OUGD502 - Studio Brief 1 - Guest Speaker - Stuart from Dalton Maag

Stuart from Dalton Maag 

Type Design: A process 

They conduct a stearing group at the beginning of the design process. This is a kick off session / workshop to find out what the client wants and to gather information about this. Images are shown to the client to see which they associate with their brand values the most. On the back of each image their is a typographic value. They also use the Font square which has Trust, Formal, Approachable and Novel on each side. 

When creating a typeface their are legibility considerations. There needs to be definition between the characters. 

All letters are drawn in postscript which allows the letters to to be adjusted through the use of nodes. Using a true type outline is useful for screen as this always shows the end product.

The letters a, e, h, i, n, o, p, t, v from the alphabet contain all the forms in the alphabet so by working these out the rest of the typeface can be constructed.

They also create the uppercase version. The original design is always designed in normal weight, from this light and bold are then constructed. The rest of the weights in-between can then be filled in. They then continue to make the full character set and punctuation. Using interprelation between weights allows others to create new weights.
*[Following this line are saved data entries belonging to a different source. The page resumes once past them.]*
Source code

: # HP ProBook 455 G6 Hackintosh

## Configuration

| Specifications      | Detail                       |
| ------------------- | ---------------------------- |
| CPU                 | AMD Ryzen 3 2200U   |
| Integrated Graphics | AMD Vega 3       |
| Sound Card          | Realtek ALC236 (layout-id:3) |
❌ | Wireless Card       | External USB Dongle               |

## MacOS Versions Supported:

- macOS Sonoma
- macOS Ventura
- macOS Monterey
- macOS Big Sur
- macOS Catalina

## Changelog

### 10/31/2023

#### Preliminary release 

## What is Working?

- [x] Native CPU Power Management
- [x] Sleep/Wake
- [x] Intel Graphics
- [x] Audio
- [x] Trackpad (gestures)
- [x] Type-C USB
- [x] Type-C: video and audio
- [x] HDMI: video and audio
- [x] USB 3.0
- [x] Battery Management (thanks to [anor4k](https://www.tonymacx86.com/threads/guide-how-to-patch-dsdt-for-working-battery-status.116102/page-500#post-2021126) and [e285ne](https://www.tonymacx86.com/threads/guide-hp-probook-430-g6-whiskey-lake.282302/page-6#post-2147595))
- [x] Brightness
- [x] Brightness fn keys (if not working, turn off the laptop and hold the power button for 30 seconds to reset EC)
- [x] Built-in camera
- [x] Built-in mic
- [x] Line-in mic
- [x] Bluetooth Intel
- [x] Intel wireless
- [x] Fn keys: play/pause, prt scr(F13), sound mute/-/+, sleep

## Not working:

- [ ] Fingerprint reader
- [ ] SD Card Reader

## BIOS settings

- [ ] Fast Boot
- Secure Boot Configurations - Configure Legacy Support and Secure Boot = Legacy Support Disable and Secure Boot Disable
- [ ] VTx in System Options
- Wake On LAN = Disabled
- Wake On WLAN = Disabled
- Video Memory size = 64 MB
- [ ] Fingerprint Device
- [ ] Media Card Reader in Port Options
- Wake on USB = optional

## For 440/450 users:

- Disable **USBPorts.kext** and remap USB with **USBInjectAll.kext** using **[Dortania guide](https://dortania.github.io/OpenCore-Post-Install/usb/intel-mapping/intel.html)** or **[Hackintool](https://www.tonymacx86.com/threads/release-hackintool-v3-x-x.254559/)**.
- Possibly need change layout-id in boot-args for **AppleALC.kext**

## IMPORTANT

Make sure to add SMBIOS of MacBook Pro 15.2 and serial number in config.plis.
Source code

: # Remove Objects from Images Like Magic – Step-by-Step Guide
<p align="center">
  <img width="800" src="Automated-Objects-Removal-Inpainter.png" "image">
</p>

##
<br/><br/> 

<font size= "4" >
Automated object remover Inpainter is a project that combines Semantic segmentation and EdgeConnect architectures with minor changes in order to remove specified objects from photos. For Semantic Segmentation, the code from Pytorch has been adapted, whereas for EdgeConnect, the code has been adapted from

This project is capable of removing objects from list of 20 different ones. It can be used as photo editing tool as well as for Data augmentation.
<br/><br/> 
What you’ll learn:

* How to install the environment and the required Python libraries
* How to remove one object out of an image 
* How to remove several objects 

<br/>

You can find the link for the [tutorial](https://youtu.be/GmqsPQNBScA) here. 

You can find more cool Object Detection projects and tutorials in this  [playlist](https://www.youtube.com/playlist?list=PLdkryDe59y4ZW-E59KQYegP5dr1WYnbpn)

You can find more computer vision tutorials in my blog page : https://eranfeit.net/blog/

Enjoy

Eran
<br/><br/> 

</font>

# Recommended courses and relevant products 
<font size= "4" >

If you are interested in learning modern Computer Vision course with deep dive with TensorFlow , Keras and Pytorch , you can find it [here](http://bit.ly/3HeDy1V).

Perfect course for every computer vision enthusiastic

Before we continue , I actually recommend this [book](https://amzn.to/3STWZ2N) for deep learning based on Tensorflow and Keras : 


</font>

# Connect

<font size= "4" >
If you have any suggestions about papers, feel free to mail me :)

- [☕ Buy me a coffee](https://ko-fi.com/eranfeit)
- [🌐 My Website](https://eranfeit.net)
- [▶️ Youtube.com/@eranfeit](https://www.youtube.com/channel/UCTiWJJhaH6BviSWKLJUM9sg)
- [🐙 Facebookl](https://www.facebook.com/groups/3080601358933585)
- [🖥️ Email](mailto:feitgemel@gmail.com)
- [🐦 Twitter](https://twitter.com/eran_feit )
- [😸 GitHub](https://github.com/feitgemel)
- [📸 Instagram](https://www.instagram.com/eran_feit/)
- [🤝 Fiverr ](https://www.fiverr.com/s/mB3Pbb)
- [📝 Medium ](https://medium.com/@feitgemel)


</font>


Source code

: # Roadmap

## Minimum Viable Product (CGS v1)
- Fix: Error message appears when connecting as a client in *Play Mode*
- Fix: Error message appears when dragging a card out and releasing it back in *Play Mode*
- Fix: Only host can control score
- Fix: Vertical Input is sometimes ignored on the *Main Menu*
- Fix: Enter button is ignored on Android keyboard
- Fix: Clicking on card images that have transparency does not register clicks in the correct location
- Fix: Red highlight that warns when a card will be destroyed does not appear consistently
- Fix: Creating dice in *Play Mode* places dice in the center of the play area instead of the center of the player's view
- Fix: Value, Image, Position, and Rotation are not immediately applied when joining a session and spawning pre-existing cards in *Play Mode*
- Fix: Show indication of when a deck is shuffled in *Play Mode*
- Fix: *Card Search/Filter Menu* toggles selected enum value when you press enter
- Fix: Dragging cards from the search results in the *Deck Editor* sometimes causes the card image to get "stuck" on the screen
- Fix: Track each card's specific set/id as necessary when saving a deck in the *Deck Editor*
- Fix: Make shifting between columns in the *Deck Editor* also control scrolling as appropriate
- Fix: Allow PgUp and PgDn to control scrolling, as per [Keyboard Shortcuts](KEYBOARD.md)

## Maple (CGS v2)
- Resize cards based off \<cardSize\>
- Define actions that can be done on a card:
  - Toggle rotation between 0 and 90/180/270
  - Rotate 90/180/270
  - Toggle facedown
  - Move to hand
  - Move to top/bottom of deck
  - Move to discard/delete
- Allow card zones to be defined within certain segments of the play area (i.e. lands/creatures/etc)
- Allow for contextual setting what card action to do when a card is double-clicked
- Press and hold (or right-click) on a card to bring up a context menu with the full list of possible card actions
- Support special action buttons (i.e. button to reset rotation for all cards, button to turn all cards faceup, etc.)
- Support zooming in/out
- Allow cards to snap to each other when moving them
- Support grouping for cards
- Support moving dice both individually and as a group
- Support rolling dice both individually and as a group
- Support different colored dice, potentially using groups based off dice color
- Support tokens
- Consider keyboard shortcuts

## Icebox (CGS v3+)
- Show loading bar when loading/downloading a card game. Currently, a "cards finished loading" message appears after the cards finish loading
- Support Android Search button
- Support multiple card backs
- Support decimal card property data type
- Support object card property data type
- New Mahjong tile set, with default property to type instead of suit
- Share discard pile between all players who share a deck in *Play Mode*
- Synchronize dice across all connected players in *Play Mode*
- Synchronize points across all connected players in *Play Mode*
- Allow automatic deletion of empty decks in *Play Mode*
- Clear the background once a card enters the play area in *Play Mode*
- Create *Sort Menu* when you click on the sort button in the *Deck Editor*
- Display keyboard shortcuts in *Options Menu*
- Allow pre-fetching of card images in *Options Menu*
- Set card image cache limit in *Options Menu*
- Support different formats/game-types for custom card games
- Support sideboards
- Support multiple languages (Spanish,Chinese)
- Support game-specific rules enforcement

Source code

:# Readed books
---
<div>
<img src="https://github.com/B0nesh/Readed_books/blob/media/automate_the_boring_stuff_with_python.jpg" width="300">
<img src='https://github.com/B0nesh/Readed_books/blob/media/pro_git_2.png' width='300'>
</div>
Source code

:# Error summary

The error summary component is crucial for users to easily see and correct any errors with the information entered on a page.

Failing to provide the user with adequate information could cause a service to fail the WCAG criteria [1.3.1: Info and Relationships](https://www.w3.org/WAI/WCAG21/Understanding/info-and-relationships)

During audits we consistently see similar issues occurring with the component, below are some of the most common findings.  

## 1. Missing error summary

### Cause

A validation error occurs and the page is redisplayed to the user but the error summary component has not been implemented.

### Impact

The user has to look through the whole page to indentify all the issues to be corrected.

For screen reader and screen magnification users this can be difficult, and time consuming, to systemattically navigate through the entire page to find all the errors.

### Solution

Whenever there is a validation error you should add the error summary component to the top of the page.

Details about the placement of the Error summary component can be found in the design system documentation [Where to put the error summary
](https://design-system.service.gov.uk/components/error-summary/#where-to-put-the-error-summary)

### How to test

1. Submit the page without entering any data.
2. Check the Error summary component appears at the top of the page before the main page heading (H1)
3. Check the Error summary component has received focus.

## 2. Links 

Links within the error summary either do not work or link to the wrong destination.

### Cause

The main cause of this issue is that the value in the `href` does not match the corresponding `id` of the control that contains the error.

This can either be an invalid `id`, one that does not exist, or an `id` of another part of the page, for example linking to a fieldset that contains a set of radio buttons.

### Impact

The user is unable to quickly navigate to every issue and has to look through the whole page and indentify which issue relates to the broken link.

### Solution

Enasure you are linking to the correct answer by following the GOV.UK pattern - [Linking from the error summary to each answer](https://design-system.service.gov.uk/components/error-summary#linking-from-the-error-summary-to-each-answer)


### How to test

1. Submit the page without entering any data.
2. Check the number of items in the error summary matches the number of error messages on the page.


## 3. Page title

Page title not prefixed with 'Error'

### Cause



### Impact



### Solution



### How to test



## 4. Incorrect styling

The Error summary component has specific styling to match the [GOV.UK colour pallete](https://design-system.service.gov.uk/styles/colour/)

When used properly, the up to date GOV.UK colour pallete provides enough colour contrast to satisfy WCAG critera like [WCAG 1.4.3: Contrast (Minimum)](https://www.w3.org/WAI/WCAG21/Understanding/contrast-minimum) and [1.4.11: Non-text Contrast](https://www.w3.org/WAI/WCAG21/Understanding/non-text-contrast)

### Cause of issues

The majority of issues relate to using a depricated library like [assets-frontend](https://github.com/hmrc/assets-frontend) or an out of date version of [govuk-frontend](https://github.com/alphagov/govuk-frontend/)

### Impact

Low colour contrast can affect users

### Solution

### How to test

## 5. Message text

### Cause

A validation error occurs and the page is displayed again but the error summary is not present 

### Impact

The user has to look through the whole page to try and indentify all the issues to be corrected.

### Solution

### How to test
Kerning is the space between characters.

Making type is 50 % engineering with the type needing to work across all platforms. Different codes do different things to how the type functions.
Hinting is used to adjust how pixels function. 

Desktop uses TTF files
Web uses EOT, TTF, WOFF, WOFF2 files
App uses TTF files

Optical Principles 

Type aims to imitate the handwritten. The contrast in type comes from the tool used to create the letters. Horizontals need the weights taking out. The stroke weight on the O is heavier to compensate. The curved elements overshoot to compensate.